Job:
Pull out each line of the records below that contains the string "True", and copy those lines unchanged.

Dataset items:

+ + +

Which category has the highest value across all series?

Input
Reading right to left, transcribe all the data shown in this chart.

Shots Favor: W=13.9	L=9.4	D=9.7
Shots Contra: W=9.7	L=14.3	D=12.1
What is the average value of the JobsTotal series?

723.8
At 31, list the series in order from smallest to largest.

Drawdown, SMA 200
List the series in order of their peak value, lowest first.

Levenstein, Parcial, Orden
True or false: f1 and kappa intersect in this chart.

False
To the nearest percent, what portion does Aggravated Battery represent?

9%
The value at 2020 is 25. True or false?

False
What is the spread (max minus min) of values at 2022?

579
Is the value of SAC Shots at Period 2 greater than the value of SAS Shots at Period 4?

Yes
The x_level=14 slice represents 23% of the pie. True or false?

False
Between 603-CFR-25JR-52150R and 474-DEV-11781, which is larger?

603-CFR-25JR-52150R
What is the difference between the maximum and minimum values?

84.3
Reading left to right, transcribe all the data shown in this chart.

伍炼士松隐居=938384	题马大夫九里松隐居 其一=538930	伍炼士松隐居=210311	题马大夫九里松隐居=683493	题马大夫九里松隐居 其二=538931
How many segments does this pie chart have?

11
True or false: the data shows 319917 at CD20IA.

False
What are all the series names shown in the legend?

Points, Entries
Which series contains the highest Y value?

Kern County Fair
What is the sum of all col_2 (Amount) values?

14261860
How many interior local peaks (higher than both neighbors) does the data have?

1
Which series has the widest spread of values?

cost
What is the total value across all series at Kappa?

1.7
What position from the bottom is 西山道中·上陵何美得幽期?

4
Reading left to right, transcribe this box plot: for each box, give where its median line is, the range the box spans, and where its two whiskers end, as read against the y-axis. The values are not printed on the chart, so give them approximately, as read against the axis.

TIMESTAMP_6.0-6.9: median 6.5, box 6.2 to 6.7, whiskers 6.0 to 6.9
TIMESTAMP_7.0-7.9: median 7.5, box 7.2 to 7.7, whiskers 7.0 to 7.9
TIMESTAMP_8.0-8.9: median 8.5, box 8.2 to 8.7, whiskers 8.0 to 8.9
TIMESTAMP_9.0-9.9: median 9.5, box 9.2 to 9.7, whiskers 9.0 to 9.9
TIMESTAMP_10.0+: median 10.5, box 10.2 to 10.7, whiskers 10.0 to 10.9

+ + +

Output of the task:
True or false: f1 and kappa intersect in this chart.
The value at 2020 is 25. True or false?
The x_level=14 slice represents 23% of the pie. True or false?
True or false: the data shows 319917 at CD20IA.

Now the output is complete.